SPACE

JUST IN: Space Development Agency to Mark Major Milestone with Upcoming Launch

3/29/2023
By Josh Luckenbaugh

Northrop Grumman concept

The Space Development Agency is set to launch its first batch of missile-tracking satellites on March 30, which will be a milestone for the four-year-old agency tasked with speeding up the delivery of space capabilities.

After being established almost exactly four years ago by the Defense Department's office of the undersecretary of defense for research and engineering, the agency is now under the Space Force. It has been tasked with looking at new ways to speed up deliveries of space-based capabilities.

To get satellites in orbit as soon as possible, the agency has utilized an acquisition strategy called “spiral development,” aiming to acquire and field capabilities on two-year centers called tranches. Rather than wait for the best platform possible, the agency incentivized solutions that maintain the architecture’s rapid fielding schedule over cost and performance.

Formerly known as the National Defense Space Architecture, the Proliferated Warfighter Space Architecture is a satellite constellation primarily in low-Earth orbit that will provide war­fighters beyond-line-of-sight targeting of mobile objects such as ships and advanced missiles in flight.

The initial Tranche 0 launch was originally scheduled for September 2022, but as vendors identified challenges to the “aggressive delivery schedule,” it was pushed to December 2022 and then again to March 2023 “after careful analysis and with input from our performers,” an SDA spokesperson said in an email.

The initial launch’s payload — which will be carried on a SpaceX Falcon 9 rocket taking off from Vandenberg Space Force Base in California — includes eight “tactical communication” satellites that will be part of the architecture’s Transport Layer and two “advanced missile detection and tracking” satellites for the architecture’s Tracking Layer, said SDA director Derek Tournear and Tranche 0 program director Mike Eppolito, tod reporters March 29.

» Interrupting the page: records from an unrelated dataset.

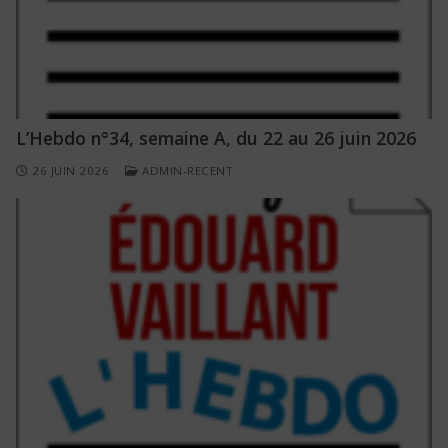
L’Hebdo n°34, semaine A, du 22 au 26 juin 2026
26 JUIN 2026
ADMIN-RECENT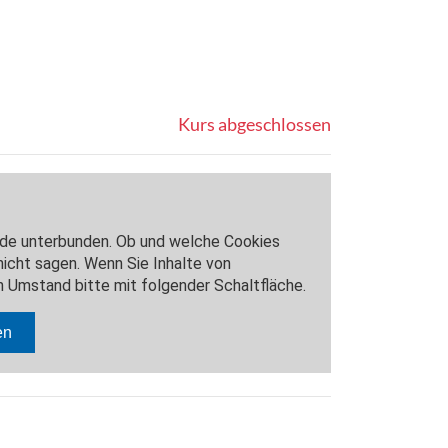
Kurs abgeschlossen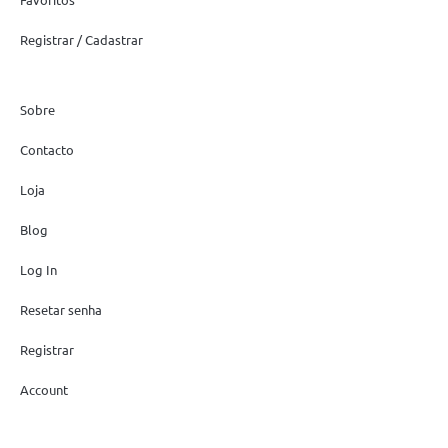
Registrar / Cadastrar
Sobre
Contacto
Loja
Blog
Log In
Resetar senha
Registrar
Account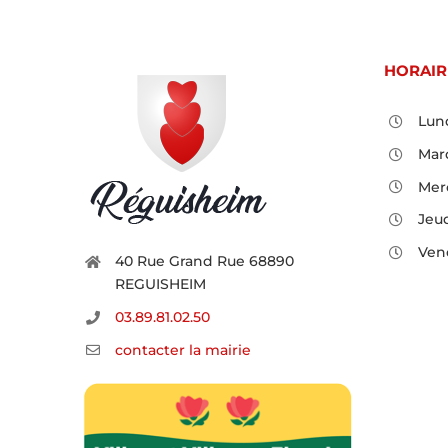
HORAIR
Lund
Mard
Merc
Jeud
Vend
40 Rue Grand Rue 68890
REGUISHEIM
03.89.81.02.50
contacter la mairie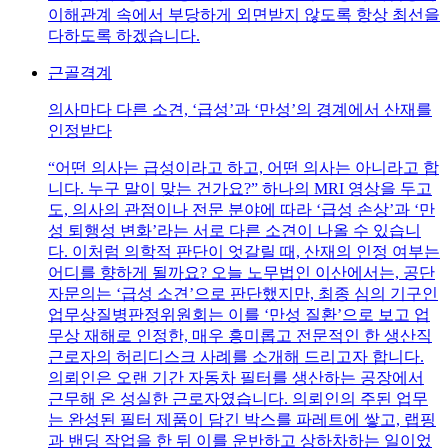
이해관계 속에서 부당하게 외면받지 않도록 항상 최선을
다하도록 하겠습니다.
근골격계
의사마다 다른 소견, ‘급성’과 ‘만성’의 경계에서 산재를
인정받다
“어떤 의사는 급성이라고 하고, 어떤 의사는 아니라고 합
니다. 누구 말이 맞는 건가요?” 하나의 MRI 영상을 두고
도, 의사의 관점이나 전문 분야에 따라 ‘급성 손상’과 ‘만
성 퇴행성 변화’라는 서로 다른 소견이 나올 수 있습니
다. 이처럼 의학적 판단이 엇갈릴 때, 산재의 인정 여부는
어디를 향하게 될까요? 오늘 노무법인 이산에서는, 공단
자문의는 ‘급성 소견’으로 판단했지만, 최종 심의 기구인
업무상질병판정위원회는 이를 ‘만성 질환’으로 보고 업
무상 재해로 인정한, 매우 흥미롭고 전문적인 한 생산직
근로자의 허리디스크 사례를 소개해 드리고자 합니다.
의뢰인은 오랜 기간 자동차 필터를 생산하는 공장에서
근무해 온 성실한 근로자였습니다. 의뢰인의 주된 업무
는 완성된 필터 제품이 담긴 박스를 파레트에 쌓고, 랩핑
과 밴딩 작업을 한 뒤 이를 운반하고 상하차하는 일이었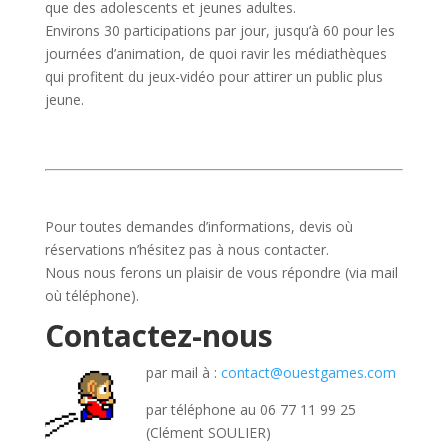
que des adolescents et jeunes adultes.
Environs 30 participations par jour, jusqu’à 60 pour les
journées d’animation, de quoi ravir les médiathèques
qui profitent du jeux-vidéo pour attirer un public plus
jeune.
Pour toutes demandes d’informations, devis où
réservations n’hésitez pas à nous contacter.
Nous nous ferons un plaisir de vous répondre (via mail
où téléphone).
Contactez-nous
par mail à :
contact@ouestgames.com
par téléphone au 06 77 11 99 25
(Clément SOULIER)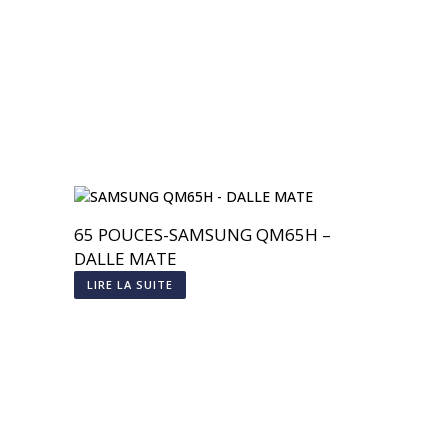
65 POUCES-SAMSUNG QM65H –
DALLE MATE
LIRE LA SUITE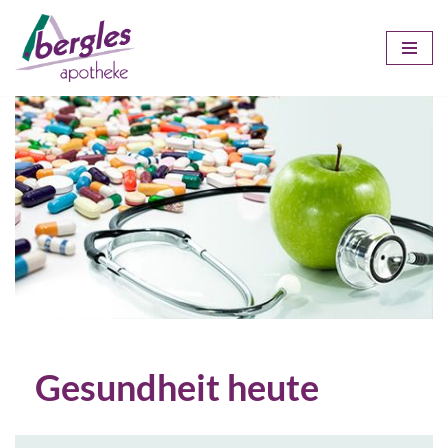
Zum
Inhalt
springen
Gesundheit heute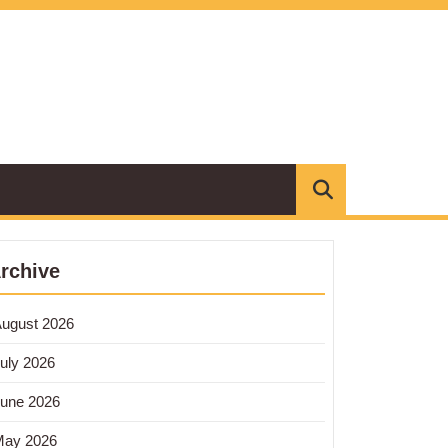
rchive
ugust 2026
uly 2026
une 2026
May 2026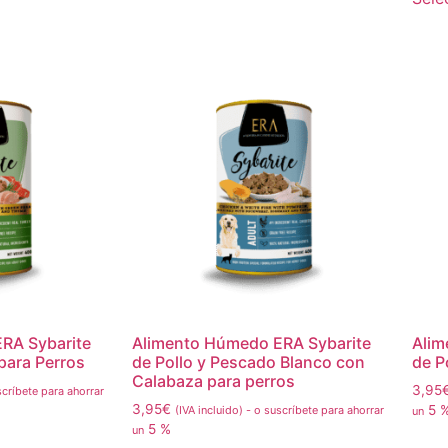
RA Sybarite
Alimento Húmedo ERA Sybarite
Alim
para Perros
de Pollo y Pescado Blanco con
de P
Calabaza para perros
3,95
críbete para ahorrar
3,95
€
5 
(IVA incluido)
-
o suscríbete para ahorrar
un
5 %
un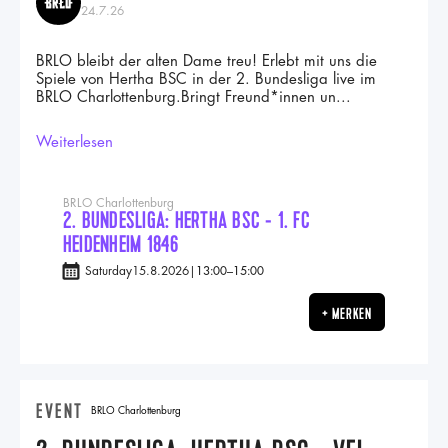
24.7.26
BRLO bleibt der alten Dame treu! Erlebt mit uns die
Spiele von Hertha BSC in der 2. Bundesliga live im
BRLO Charlottenburg.Bringt Freund*innen un...
Weiterlesen
BRLO Charlottenburg
2. BUNDESLIGA: HERTHA BSC - 1. FC
HEIDENHEIM 1846
Saturday
15.8.2026
|
13:00
–
15:00
+ MERKEN
EVENT
BRLO Charlottenburg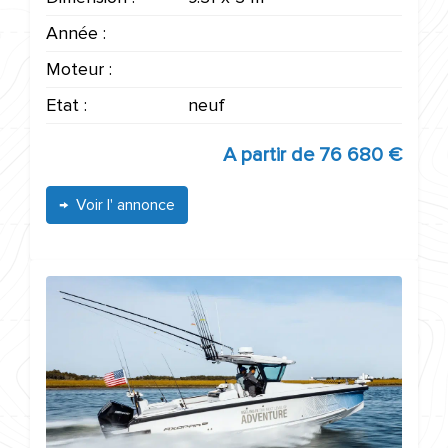
Année :
Moteur :
Etat :
neuf
A partir de
76 680 €
Voir l' annonce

A second Tranche 0 launch, consisting of 12 Transport Layer and six Tracking Layer satellites, is scheduled for June, according to an SDA fact sheet.

Once in orbit, “it will take single-digit weeks to get through tests and checkout of the satellites, initialization and initial calibration, and that's when we can start to actually do the warfighter immersion to participate in exercises and things like that,” Tournear said during a media roundtable ahead of the launch.

Tournear had previously stated the plan was for Tranche 0 satellites to participate in U.S. Indo-Pacific Command’s Northern Edge exercise, which is scheduled to occur in May, according to the Air Land Sea Space Application Center’s website. However, due to delays in getting Federal Aviation Administration approval of the satellites’ Link 16 capability, the Tranche 0 satellites will “likely not participate directly in Northern Edge,” Tournear said.

While the agency expects the satellites will be through test and checkout when the exercise gets underway, it backed out of the Northern Edge planning due to the Link 16 issue, he added. The satellites will participate in “smaller level training exercises” in the U.S. Indo-Pacific Command theater later this year, he added.

The Marines have some smaller exercises on the schedule in the Indo-Pacific region, he said. One of those will likely be the system's first opportunity to show what it can do, he said.

Despite the delays that have faced Tranche 0, the agency still has faith in its spiral development model, Tournear said. Tranche 1 is “on schedule” for its first launch in 18 months, he said.

For Tranche 0, the agency is “right at two-and-a-half years from order to orbit, so pretty excited to show that the model actually does work to be able to do that proliferation to get the capabilities to the warfighter at speed,” he said.

“There were a lot of lessons learned. Lessons learned from how we do things internally, as well as how we interact with industry and what we asked them to do,” he added.

The Tranche 0 team has passed lessons learned along to those working on future tranches, Eppolito said.

“We provided lessons learned in terms of working with the vendors, working with commercial companies … I will tell you that it's quite different working with the commercial companies than it is working with the typical defense contractor just in how they do business,” he said. “So, there's definitely been some lessons there that have been passed along to the future tranches.”